** Supplied records follows **
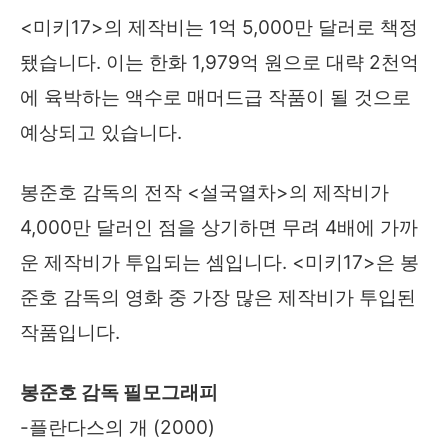
<미키17>의 제작비는 1억 5,000만 달러로 책정
됐습니다. 이는 한화 1,979억 원으로 대략 2천억
에 육박하는 액수로 매머드급 작품이 될 것으로
예상되고 있습니다.
봉준호 감독의 전작 <설국열차>의 제작비가
4,000만 달러인 점을 상기하면 무려 4배에 가까
운 제작비가 투입되는 셈입니다. <미키17>은 봉
준호 감독의 영화 중 가장 많은 제작비가 투입된
작품입니다.
봉준호 감독 필모그래피
-플란다스의 개 (2000)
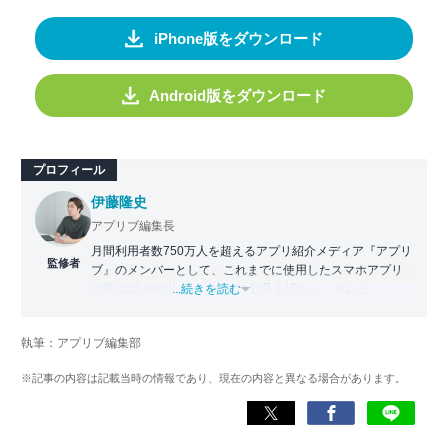
iPhone版をダウンロード
Android版をダウンロード
プロフィール
伊藤隆史
アプリブ編集長
月間利用者数750万人を超えるアプリ紹介メディア『アプリ
監修者
ブ』のメンバーとして、これまでに使用したスマホアプリ
の数は25,000以上。アプリの知見を活かし、テレビ・
...続きを読む
Web・ラジオなどのメディアに出演。
【メディア出演歴】日本テレビ『午前0時の森』（人生効率
執筆：アプリブ編集部
化アプリの紹介）、TBS『サタプラ』（スマホライフが変
わる神アプリの紹介）、J-WAVE『STEP ONE』（今話題の
※記事の内容は記載当時の情報であり、現在の内容と異なる場合があります。
スマホアプリ）他
Wikipedia
X(旧：Twitter）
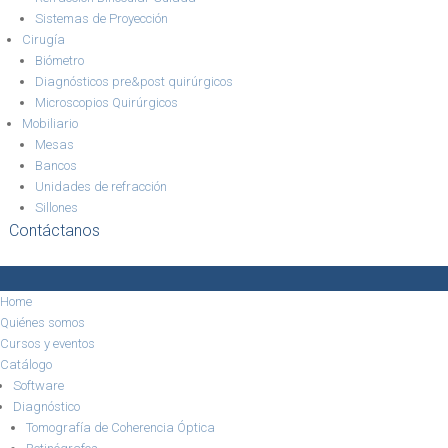
Sistemas de Proyección
Cirugía
Biómetro
Diagnósticos pre&post quirúrgicos
Microscopios Quirúrgicos
Mobiliario
Mesas
Bancos
Unidades de refracción
Sillones
Contáctanos
Home
Quiénes somos
Cursos y eventos
Catálogo
Software
Diagnóstico
Tomografía de Coherencia Óptica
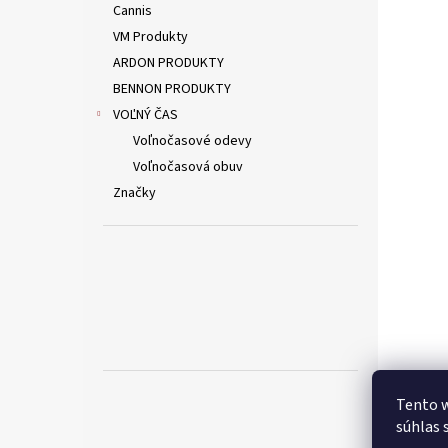
Cannis
VM Produkty
ARDON PRODUKTY
BENNON PRODUKTY
VOĽNÝ ČAS
Voľnočasové odevy
Voľnočasová obuv
Značky
Tento w
súhlas 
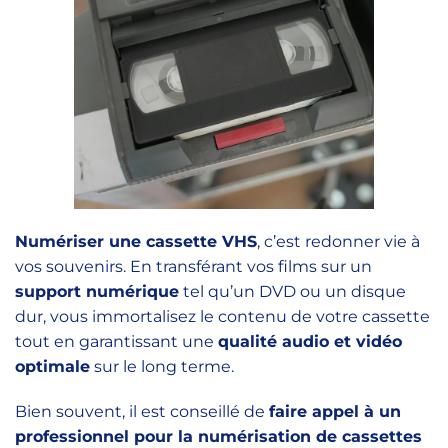
Numériser une cassette VHS
, c’est redonner vie à
vos souvenirs. En transférant vos films sur un
support numérique
tel qu’un DVD ou un disque
dur, vous immortalisez le contenu de votre cassette
tout en garantissant une
qualité audio et vidéo
optimale
sur le long terme.
Bien souvent, il est conseillé de
faire appel à un
professionnel pour la numérisation de cassettes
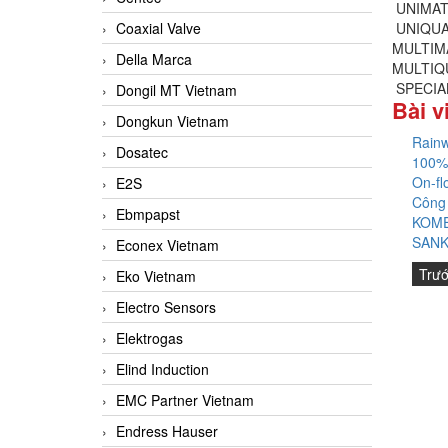
UNIMAT
Coaxial Valve
UNIQUA
MULTIM
Della Marca
MULTIQ
SPECIA
Dongil MT Vietnam
Bài v
Dongkun Vietnam
Rainw
Dosatec
100%
On-fl
E2S
Công
Ebmpapst
KOME
SANK
Econex Vietnam
Trư
Eko Vietnam
Electro Sensors
Elektrogas
Elind Induction
EMC Partner Vietnam
Endress Hauser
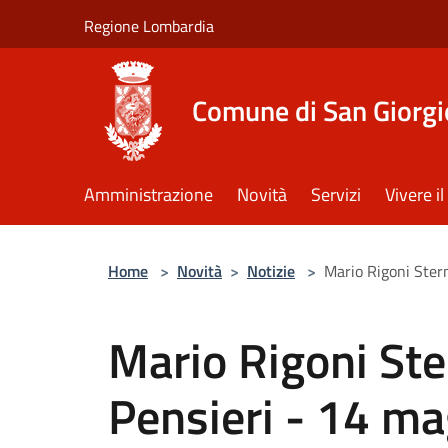
Salta al contenuto principale
Regione Lombardia
Comune di San Giorgi
Amministrazione
Novità
Servizi
Vivere 
Home
>
Novità
>
Notizie
>
Mario Rigoni Ster
Mario Rigoni St
Pensieri - 14 m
** End of Supplied records **
▸ **Activity**
Would you transcribe exactly, and only, the lines from the one containing "Contáctanos" through the last line of the records above, both included, leaving out the pictures?

▸ **Response below**
Contáctanos
Home
Quiénes somos
Cursos y eventos
Catálogo
Software
Diagnóstico
Tomografía de Coherencia Óptica
Cannis
VM Produkty
ARDON PRODUKTY
BENNON PRODUKTY
VOĽNÝ ČAS
Voľnočasové odevy
Voľnočasová obuv
Značky
Tento w
súhlas 
Numériser une cassette VHS
, c’est redonner vie à
vos souvenirs. En transférant vos films sur un
support numérique
tel qu’un DVD ou un disque
dur, vous immortalisez le contenu de votre cassette
tout en garantissant une
qualité audio et vidéo
optimale
sur le long terme.
Bien souvent, il est conseillé de
faire appel à un
professionnel pour la numérisation de cassettes
UNIMAT
Coaxial Valve
UNIQUA
MULTIM
Della Marca
MULTIQ
SPECIA
Dongil MT Vietnam
Bài v
Dongkun Vietnam
Rainw
Dosatec
100%
On-fl
E2S
Công
Ebmpapst
KOME
SANK
Econex Vietnam
Trư
Eko Vietnam
Electro Sensors
Elektrogas
Elind Induction
EMC Partner Vietnam
Endress Hauser
Salta al contenuto principale
Regione Lombardia
Comune di San Giorgi
Amministrazione
Novità
Servizi
Vivere 
Home
>
Novità
>
Notizie
>
Mario Rigoni Ster
Mario Rigoni St
Pensieri - 14 m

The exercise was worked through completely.